Я не обращала внимания на птиц, потому что изучение птичьих повадок не входит в школьную программу, и единственный случай, когда мне могут пригодиться эти знания, – какая-нибудь викторина. В свое время мы с Беннеттом заключили пакт, что если будем участвовать в викторине, то все вместе. Я возьму на себя вопросы про музыку, он – про птиц, а Мейбри – остальное, потому что вечно читает газеты и журналы и знает все на свете.

Придерживая козырек, я взглянула в светлеющее небо и глубоко вдохнула терпкий соленый воздух. Над нами парила большая птица с белой грудкой. Крылья с изнанки белые, а на концах – темно-коричневые.

– Смотри, вон там.

– Это и есть скопа, – пояснил Беннетт. – Когда я обнаружил гнездо, то решил почитать про них в интернете. Мейбри должна радоваться, что мы не скопы.

– Я могу с ходу придумать множество причин, почему ей следует этому радоваться. Какую из них ты имеешь в виду?

Беннетт изо всех сил старался не рассмеяться и сохранить на лице скучающее выражение всезнайки. Очень в его духе. Как здорово, что между нами снова все по-прежнему.

– Ну, раз уж ты спросила, птенцы скопы вылупляются не одновременно, а с промежутком дней в пять. Соответственно старший птенец крупнее младшего. Если еды хватает, тогда хорошо. А вот если ее маловато, старший съедает все первым, а младший погибает от голода.

– Ничего себе! А ты на сколько минут старше Мейбри? На пять?

– На семь. – Он улыбнулся до боли знакомой улыбкой, и я расслабилась. – Ей не стоит забывать об этом.

Мы поднимались вверх по течению, петляя по ручьям и протокам. Раньше я знала эти водные пути как свои пять пальцев. Их изгибы и пересечения изменялись с приходом прилива и возвращались в первозданный вид, когда вода утекала обратно в океан. Сколько времени прошло! Теперь, пожалуй, я их и не вспомню. Как же так? Когда я успела потерять эту важную часть своего детства? Я огляделась, пытаясь определить, где мы находимся. Нас окружали заросли ситника и спартины, рядом возвышались широкоствольные кипарисы, задрапированные испанским мхом. На ветвях чистили перышки бакланы. Все как в детстве. Сердце сжалось от тоски, и я глубоко вдохнула влажный воздух, надеясь, что полегчает.
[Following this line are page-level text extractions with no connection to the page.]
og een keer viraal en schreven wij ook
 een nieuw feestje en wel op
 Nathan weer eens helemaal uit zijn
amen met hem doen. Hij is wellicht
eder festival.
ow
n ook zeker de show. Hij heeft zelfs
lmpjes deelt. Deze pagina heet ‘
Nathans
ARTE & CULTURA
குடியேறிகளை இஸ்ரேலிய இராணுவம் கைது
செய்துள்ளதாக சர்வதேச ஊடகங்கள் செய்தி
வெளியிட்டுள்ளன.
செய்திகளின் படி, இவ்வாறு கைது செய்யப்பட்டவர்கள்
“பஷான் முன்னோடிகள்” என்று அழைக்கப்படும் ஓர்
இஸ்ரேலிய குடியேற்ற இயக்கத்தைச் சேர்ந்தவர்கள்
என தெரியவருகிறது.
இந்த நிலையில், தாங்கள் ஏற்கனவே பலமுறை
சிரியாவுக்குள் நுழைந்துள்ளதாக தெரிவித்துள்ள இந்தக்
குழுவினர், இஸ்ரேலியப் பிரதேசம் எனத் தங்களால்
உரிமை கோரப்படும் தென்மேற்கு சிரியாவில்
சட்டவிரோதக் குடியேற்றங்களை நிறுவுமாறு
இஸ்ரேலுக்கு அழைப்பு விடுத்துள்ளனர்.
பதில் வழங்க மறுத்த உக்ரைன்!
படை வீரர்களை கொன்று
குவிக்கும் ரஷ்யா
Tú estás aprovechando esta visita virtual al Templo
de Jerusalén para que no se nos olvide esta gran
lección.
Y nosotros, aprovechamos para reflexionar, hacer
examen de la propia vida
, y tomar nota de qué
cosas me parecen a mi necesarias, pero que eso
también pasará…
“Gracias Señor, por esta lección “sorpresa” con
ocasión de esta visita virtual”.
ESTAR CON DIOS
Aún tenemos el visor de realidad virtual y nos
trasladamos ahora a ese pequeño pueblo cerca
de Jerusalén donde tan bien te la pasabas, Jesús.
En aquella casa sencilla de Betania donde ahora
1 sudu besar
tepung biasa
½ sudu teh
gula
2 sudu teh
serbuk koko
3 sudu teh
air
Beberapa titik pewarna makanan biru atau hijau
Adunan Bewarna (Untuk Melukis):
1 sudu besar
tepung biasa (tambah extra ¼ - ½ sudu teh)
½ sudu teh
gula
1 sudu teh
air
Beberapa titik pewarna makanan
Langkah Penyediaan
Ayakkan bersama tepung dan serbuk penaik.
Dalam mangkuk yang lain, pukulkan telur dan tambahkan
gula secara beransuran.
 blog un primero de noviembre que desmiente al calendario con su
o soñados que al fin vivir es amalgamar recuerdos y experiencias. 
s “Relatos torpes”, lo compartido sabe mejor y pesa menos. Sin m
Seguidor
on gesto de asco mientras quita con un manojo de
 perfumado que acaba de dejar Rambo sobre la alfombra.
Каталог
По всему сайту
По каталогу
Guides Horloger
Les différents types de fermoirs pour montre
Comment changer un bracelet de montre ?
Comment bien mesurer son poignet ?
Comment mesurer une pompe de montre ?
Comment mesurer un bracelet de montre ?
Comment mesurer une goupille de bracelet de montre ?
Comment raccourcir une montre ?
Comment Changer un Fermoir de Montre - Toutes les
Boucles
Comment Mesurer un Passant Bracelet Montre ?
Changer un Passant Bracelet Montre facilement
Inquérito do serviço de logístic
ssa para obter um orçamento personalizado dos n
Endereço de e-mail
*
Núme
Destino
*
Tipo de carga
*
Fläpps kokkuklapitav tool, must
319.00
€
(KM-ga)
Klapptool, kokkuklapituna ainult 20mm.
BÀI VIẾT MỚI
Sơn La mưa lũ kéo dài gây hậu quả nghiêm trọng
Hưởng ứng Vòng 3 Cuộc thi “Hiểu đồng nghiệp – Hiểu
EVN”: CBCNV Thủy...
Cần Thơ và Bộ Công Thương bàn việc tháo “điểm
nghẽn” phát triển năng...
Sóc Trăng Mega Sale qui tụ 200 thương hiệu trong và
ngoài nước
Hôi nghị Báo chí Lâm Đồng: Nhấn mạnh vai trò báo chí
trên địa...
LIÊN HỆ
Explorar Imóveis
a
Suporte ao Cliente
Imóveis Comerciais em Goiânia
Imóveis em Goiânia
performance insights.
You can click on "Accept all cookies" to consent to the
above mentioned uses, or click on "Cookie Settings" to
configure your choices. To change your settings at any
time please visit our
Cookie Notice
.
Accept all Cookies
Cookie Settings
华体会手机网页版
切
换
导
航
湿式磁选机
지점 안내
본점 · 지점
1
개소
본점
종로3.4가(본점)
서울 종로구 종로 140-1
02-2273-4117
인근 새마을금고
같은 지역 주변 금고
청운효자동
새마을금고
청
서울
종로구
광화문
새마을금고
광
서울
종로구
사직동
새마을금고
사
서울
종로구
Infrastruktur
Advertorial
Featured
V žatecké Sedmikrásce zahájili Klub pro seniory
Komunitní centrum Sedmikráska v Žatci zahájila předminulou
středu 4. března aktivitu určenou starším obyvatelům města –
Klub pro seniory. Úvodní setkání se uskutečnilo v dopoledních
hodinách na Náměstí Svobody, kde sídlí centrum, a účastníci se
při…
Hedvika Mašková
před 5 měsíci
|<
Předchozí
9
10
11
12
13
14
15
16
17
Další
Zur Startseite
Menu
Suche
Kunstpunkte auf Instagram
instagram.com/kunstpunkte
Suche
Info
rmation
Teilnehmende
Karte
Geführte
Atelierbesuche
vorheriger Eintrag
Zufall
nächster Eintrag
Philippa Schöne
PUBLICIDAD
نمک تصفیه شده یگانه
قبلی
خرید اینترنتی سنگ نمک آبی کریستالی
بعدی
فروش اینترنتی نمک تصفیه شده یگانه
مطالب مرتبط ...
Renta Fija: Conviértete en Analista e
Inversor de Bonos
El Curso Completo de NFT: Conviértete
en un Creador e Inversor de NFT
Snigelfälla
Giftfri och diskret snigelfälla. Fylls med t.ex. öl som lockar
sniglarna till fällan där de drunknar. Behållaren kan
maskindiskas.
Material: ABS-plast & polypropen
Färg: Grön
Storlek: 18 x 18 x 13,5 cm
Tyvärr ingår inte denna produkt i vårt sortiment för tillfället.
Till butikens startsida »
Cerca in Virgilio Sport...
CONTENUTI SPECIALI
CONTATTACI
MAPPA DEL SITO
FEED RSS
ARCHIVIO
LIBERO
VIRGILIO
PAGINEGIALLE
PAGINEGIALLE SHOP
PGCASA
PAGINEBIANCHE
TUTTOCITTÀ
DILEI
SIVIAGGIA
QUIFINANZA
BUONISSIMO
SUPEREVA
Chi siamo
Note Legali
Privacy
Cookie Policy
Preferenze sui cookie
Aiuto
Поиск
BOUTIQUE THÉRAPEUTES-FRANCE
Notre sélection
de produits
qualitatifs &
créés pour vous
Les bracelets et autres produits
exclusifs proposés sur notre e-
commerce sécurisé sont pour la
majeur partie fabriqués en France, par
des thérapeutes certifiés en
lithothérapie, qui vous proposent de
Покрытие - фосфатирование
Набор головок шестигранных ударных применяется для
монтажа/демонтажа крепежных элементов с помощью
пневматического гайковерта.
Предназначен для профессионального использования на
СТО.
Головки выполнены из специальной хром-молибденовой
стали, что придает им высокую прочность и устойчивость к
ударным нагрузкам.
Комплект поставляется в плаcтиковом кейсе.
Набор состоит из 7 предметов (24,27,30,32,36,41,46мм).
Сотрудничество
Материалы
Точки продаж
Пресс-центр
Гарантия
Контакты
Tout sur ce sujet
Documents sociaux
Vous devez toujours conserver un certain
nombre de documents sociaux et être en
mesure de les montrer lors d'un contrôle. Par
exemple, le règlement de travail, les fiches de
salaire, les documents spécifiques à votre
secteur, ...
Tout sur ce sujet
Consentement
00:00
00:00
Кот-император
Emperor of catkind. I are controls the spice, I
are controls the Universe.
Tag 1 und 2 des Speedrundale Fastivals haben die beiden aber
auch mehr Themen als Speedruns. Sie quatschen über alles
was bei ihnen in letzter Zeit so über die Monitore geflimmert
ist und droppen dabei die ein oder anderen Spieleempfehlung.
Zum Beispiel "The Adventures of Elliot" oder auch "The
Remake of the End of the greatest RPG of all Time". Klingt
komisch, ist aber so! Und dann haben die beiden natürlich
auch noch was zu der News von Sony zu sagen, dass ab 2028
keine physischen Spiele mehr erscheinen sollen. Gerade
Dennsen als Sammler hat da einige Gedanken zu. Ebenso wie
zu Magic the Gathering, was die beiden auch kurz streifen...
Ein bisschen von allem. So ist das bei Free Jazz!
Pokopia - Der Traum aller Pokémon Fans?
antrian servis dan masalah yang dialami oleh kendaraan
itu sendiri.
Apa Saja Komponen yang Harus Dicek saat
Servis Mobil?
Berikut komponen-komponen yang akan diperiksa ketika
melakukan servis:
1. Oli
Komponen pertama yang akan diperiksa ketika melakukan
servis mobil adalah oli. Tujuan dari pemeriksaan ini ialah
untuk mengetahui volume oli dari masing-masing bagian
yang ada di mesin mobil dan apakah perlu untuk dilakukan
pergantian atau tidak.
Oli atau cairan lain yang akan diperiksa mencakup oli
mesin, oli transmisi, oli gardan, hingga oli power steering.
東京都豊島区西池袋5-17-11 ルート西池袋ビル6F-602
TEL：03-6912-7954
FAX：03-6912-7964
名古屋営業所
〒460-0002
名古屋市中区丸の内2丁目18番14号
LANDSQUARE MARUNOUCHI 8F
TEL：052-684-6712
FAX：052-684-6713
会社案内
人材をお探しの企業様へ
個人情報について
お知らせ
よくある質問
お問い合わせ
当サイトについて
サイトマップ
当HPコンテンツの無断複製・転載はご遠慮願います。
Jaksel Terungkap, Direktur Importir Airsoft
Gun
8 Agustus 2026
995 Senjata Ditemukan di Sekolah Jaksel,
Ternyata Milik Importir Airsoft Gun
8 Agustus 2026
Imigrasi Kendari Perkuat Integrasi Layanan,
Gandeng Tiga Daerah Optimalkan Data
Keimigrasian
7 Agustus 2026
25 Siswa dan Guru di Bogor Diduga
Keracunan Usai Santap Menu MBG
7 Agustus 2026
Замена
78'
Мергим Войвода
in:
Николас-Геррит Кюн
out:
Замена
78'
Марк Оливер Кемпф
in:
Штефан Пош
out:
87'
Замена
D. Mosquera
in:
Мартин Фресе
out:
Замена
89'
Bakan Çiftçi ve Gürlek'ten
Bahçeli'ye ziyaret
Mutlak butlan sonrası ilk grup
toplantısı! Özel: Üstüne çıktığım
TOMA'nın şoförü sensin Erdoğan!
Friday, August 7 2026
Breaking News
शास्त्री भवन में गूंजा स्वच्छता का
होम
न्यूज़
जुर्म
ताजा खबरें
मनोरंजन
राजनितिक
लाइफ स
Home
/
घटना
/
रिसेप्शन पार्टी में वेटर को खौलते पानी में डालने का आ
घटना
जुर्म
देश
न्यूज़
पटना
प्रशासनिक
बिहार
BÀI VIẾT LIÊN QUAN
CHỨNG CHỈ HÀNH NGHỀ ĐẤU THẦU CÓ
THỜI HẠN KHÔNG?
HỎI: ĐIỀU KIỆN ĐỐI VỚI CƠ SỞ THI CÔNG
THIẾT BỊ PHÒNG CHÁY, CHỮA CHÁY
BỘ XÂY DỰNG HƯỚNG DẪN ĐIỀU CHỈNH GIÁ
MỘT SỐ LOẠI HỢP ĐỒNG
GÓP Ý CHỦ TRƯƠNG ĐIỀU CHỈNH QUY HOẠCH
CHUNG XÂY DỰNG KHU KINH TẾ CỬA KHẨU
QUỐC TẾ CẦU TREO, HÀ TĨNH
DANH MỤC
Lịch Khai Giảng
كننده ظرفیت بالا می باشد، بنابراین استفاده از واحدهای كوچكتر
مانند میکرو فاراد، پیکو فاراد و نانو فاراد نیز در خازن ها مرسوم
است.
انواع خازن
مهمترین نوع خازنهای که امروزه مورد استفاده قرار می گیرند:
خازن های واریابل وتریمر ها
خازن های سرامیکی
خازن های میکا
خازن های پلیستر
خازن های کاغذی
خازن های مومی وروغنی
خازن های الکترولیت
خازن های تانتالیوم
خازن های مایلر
Мне нравилось, кем я стала. Честное слово. Я терпеть не могла себя прежнюю, однако вдруг осознала, что скучаю по той девочке, которая знала наизусть все тайные протоки, различала птичьи голоса и быстрее всех вскрывала устричную раковину. К сожалению, избавившись от того, что меня раздражало в самой себе, я избавилась и от нее тоже. Мне стало горько.